ECLI:NL:RBDHA:2024:2095
Rechtbank Den Haag
- Voorlopige voorziening
- Rechtspraak.nl
Afwijzing verzoek voorlopige voorziening in vreemdelingenzaak na terugkeerbesluit
In deze zaak heeft de voorzieningenrechter van de Rechtbank Den Haag op 20 februari 2024 uitspraak gedaan in een verzoek om voorlopige voorziening. Verzoeker, vertegenwoordigd door mr. D. van Elp, had beroep ingesteld tegen een terugkeerbesluit van de staatssecretaris van Justitie en Veiligheid, die hem had opgedragen Nederland en de EU onmiddellijk te verlaten, met een inreisverbod van 10 jaar. De voorzieningenrechter heeft het verzoek om een voorlopige voorziening behandeld op 14 december 2023, samen met een andere zaak (NL24.24706).
Op 19 februari 2024 heeft de rechtbank uitspraak gedaan in de andere zaak, waardoor het verzoek om voorlopige voorziening niet meer nodig was. De voorzieningenrechter heeft het verzoek afgewezen, wat betekent dat verzoeker niet in aanmerking komt voor een vergoeding van zijn proceskosten. De uitspraak is gedaan door mr. J.Y.B. Jansen, in aanwezigheid van griffier mr. M.A. Buikema, en is openbaar gemaakt via rechtspraak.nl.

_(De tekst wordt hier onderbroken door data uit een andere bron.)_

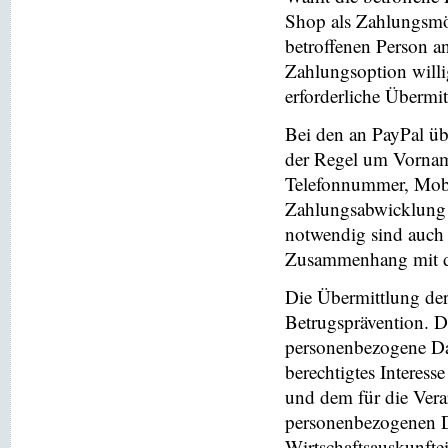
Shop als Zahlungsmög
betroffenen Person a
Zahlungsoption willi
erforderliche Übermi
Bei den an PayPal üb
der Regel um Vornam
Telefonnummer, Mobi
Zahlungsabwicklung 
notwendig sind auch
Zusammenhang mit der
Die Übermittlung de
Betrugsprävention. D
personenbezogene Da
berechtigtes Interess
und dem für die Vera
personenbezogenen D
Wirtschaftsauskunfte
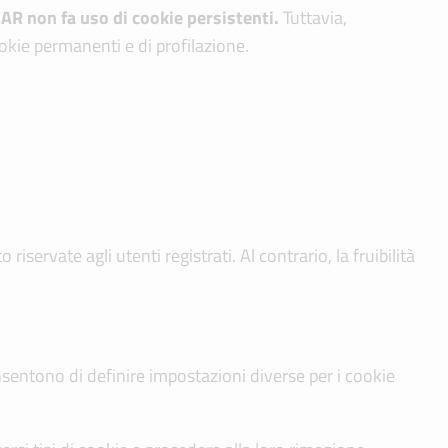
CAR
non fa uso di cookie persistenti.
Tuttavia,
ookie permanenti e di profilazione.
riservate agli utenti registrati. Al contrario, la fruibilità
onsentono di definire impostazioni diverse per i cookie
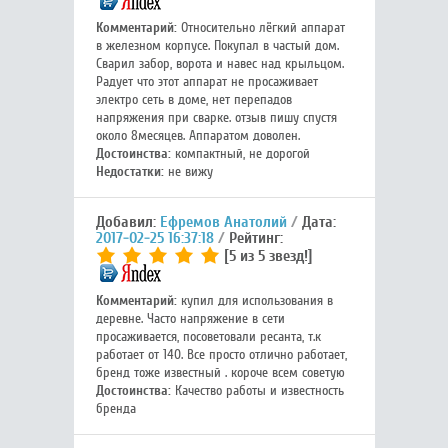
Комментарий:
Относительно лёгкий аппарат
в железном корпусе. Покупал в частый дом.
Сварил забор, ворота и навес над крыльцом.
Радует что этот аппарат не просаживает
электро сеть в доме, нет перепадов
напряжения при сварке. отзыв пишу спустя
около 8месяцев. Аппаратом доволен.
Достоинства:
компактный, не дорогой
Недостатки:
не вижу
Добавил:
Ефремов Анатолий
Дата:
2017-02-25 16:37:18
Рейтинг:
[5 из 5 звезд!]
Комментарий:
купил для использования в
деревне. Часто напряжение в сети
просаживается, посоветовали ресанта, т.к
работает от 140. Все просто отлично работает,
бренд тоже известный . короче всем советую
Достоинства:
Качество работы и известность
бренда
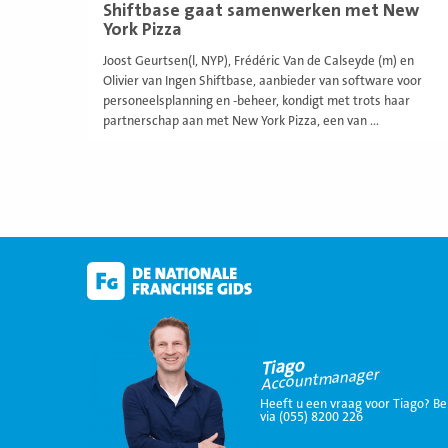
Shiftbase gaat samenwerken met New
York Pizza
Joost Geurtsen(l, NYP), Frédéric Van de Calseyde (m) en
Olivier van Ingen Shiftbase, aanbieder van software voor
personeelsplanning en -beheer, kondigt met trots haar
partnerschap aan met New York Pizza, een van ...
Tiago
Accountmanager
Heeft u een vraag voor Tiago? Be
via (055) 8200 226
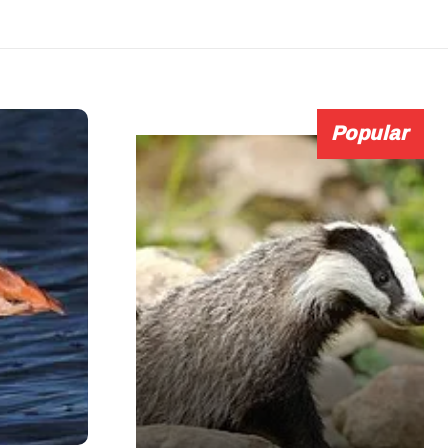
Popular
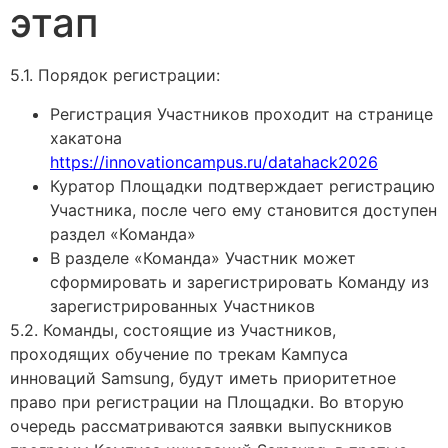
этап
5.1. Порядок регистрации:
Регистрация Участников проходит на странице
хакатона
https://innovationcampus.ru/datahack2026
Куратор Площадки подтверждает регистрацию
Участника, после чего ему становится доступен
раздел «Команда»
В разделе «Команда» Участник может
сформировать и зарегистрировать Команду из
зарегистрированных Участников
5.2. Команды, состоящие из Участников,
проходящих обучение по трекам Кампуса
инноваций Samsung, будут иметь приоритетное
право при регистрации на Площадки. Во вторую
очередь рассматриваются заявки выпускников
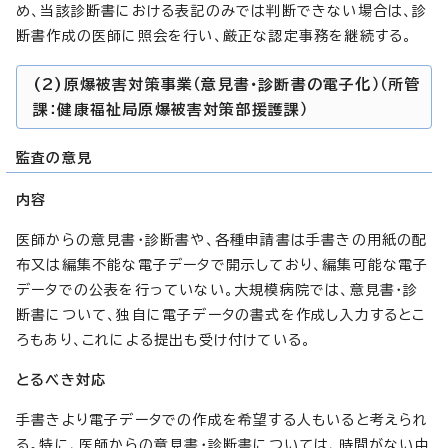
め、当該診断書における表記のみでは判断できない場合は、診
断書作成の医師に照会を行い、厳正な認定事務を継続する。
(2)原爆被害対策事業（意見書・診断書の電子化）（所管
課：健康福祉局原爆被害対策部援護課）
監査の意見
内容
医師からの意見書・診断書や、各種申請書は手書きの用紙の配
布又は編集不能な電子データで開示しており、編集可能な電子
データでの公表を行っていない。大規模病院では、意見書・診
断書について、独自に電子データの書式を作成し入力するとこ
ろもあり、これによる提出も受け付けている。
とるべき対応
手書きより電子データでの作成を希望する人もいると考えられ
る。特に、医師からの意見書・診断書については、時間がない中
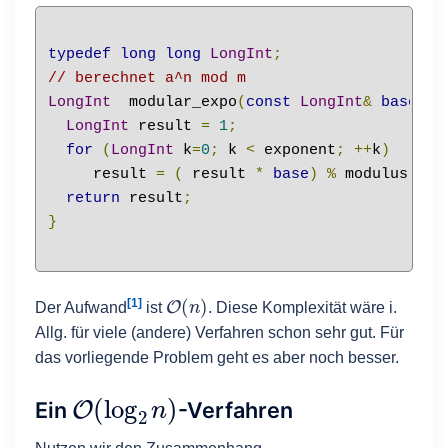
typedef
long
long
LongInt
;
// berechnet a^n mod m 
LongInt
  modular_expo
(
const
LongInt
&
base
,
c
LongInt
 result 
=
1
;
for
(
LongInt
 k
=
0
;
 k 
<
 exponent
;
++
k
)
     result 
=
(
 result 
*
base
)
%
 modulus
;
return
 result
;
}
O
(
n
)
[1]
Der Aufwand
ist
. Diese Komplexität wäre i.
Allg. für viele (andere) Verfahren schon sehr gut. Für
das vorliegende Problem geht es aber noch besser.
O
(
log
2
n
)
Ein
-Verfahren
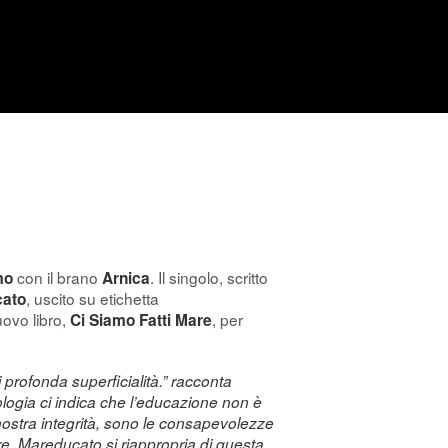
con il brano
. Il singolo, scritto
mo
Arnica
, uscito su etichetta
ato
ovo libro,
, per
Ci Siamo Fatti Mare
i profonda superficialità.” racconta
mologia ci indica che l’educazione non è
 nostra integrità, sono le consapevolezze
e. Mareducato si riappropria di questa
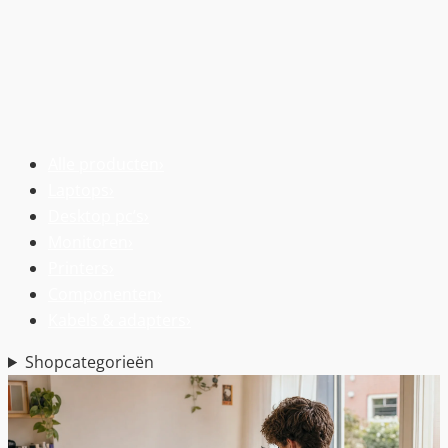
Alle producten
›
Laptops
›
Desktop pc’s
›
Monitoren
›
Printers
›
Componenten
›
Kabels & adapters
›
Shopcategorieën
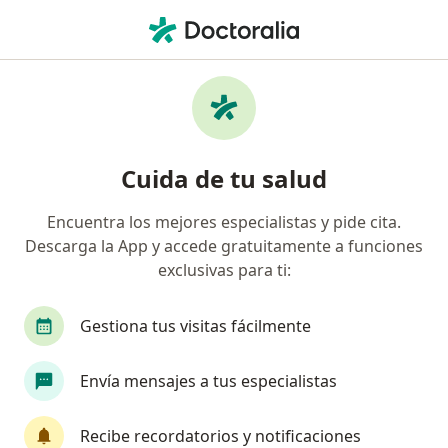
Men
Herpes Genital • Bogotá, Cundinamarca
Filtros
• 1
Seguro
Mapa
Especialistas en Herpes genital en Bogotá
Cuida de tu salud
Encuentra los mejores especialistas y pide cita.
¿Qué especialidad estás buscando?
Descarga la App y accede gratuitamente a funciones
Médico general
Ginecólogo
Dermatólogo
exclusivas para ti:
Gestiona tus visitas fácilmente
Envía mensajes a tus especialistas
Recibe recordatorios y notificaciones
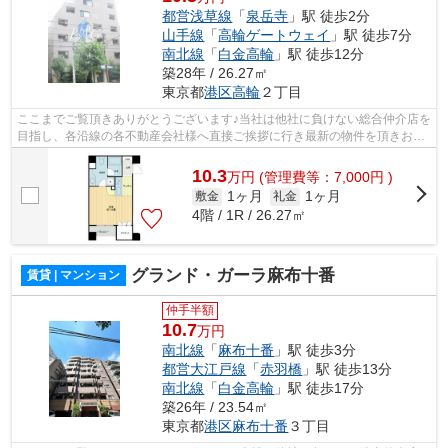
都営浅草線
「
泉岳寺
」駅 徒歩2分
山手線
「
高輪ゲートウェイ
」駅 徒歩7分
南北線
「
白金高輪
」駅 徒歩12分
築28年 / 26.27㎡
東京都
港区
高輪
２丁目
ここまでご覧頂きありがとうございます♪当社は他社に負けない総合仲介店を
目指し、各沿線の各不動産会社様へ直接ご挨拶に行き最新の物件を頂きお客
様へ提供しております！最新の情報は...
10.3
万
円
(管理費等：7,000円 )
1ヶ月
1ヶ月
敷金
礼金
4階 / 1R / 26.27㎡
グランド・ガーラ麻布十番
賃貸 | マンション
仲手半額
10.7
万円
南北線
「
麻布十番
」駅 徒歩3分
都営大江戸線
「
赤羽橋
」駅 徒歩13分
南北線
「
白金高輪
」駅 徒歩17分
築26年 / 23.54㎡
東京都
港区
麻布十番
３丁目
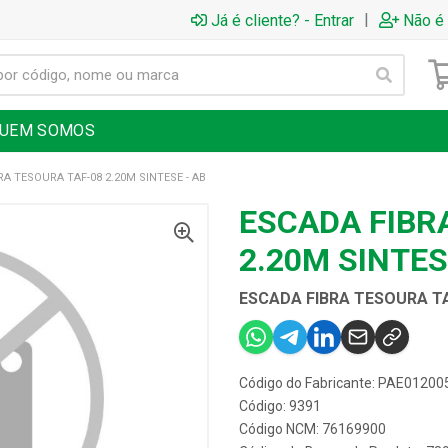
|
Já é cliente? - Entrar
Não é 
UEM SOMOS
RA TESOURA TAF-08 2.20M SINTESE - AB
ESCADA FIBR
2.20M SINTES
ESCADA FIBRA TESOURA TAF
Código do Fabricante: PAE01200
Código: 9391
Código NCM: 76169900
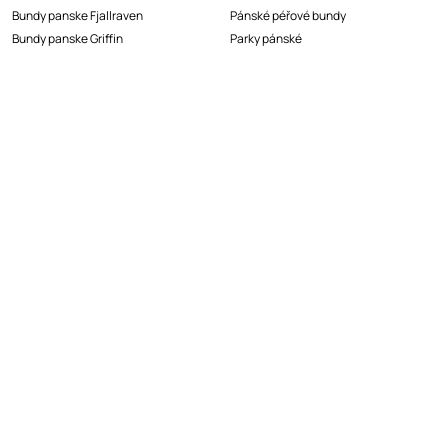
Bundy panske Fjallraven
Pánské péřové bundy
Bundy panske Griffin
Parky pánské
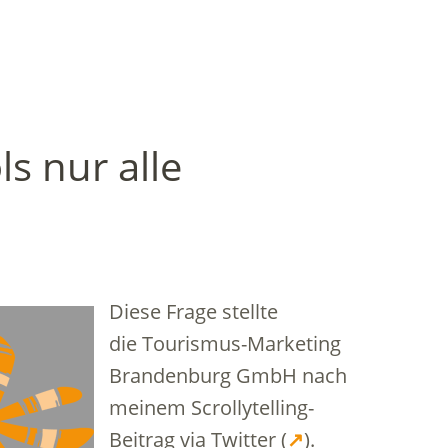
ls nur alle
Diese Frage stellte
die Tourismus-Marketing
Brandenburg GmbH nach
meinem Scrollytelling-
Beitrag via Twitter (
↗
).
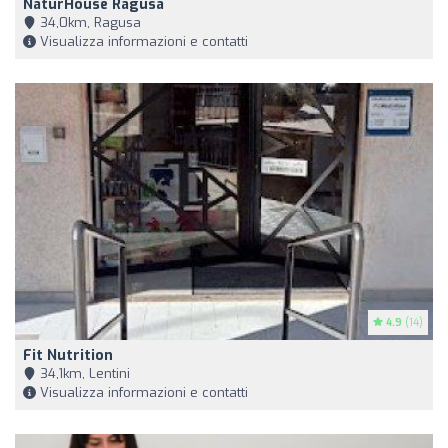
NaturHouse Ragusa
34,0km, Ragusa
Visualizza informazioni e contatti
4.9
(14)
Fit Nutrition
34,1km, Lentini
Visualizza informazioni e contatti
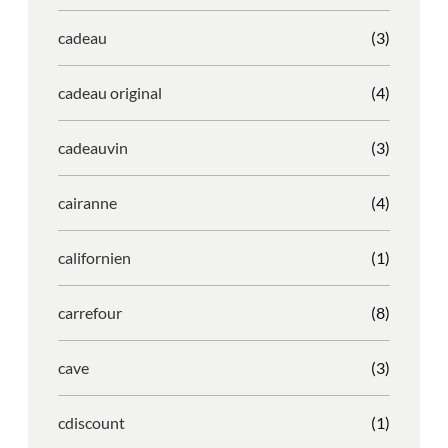
cadeau
(3)
cadeau original
(4)
cadeauvin
(3)
cairanne
(4)
californien
(1)
carrefour
(8)
cave
(3)
cdiscount
(1)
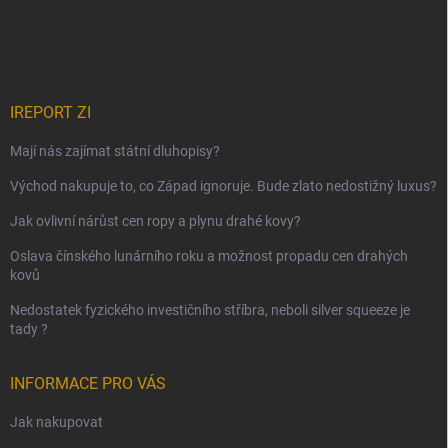
IREPORT ZI
Mají nás zajímat státní dluhopisy?
Východ nakupuje to, co Západ ignoruje. Bude zlato nedostižný luxus?
Jak ovlivní nárůst cen ropy a plynu drahé kovy?
Oslava čínského lunárního roku a možnost propadu cen drahých
kovů
Nedostatek fyzického investičního stříbra, neboli silver squeeze je
tady ?
INFORMACE PRO VÁS
Jak nakupovat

Tegen deze uitspraak staat geen hoger beroep of verzet open, wat betekent dat de beslissing van de voorzieningenrechter definitief is. De zaak betreft bestuursrecht en vreemdelingenrecht, en is van belang voor de rechtspositie van verzoeker in het kader van het opgelegde terugkeerbesluit.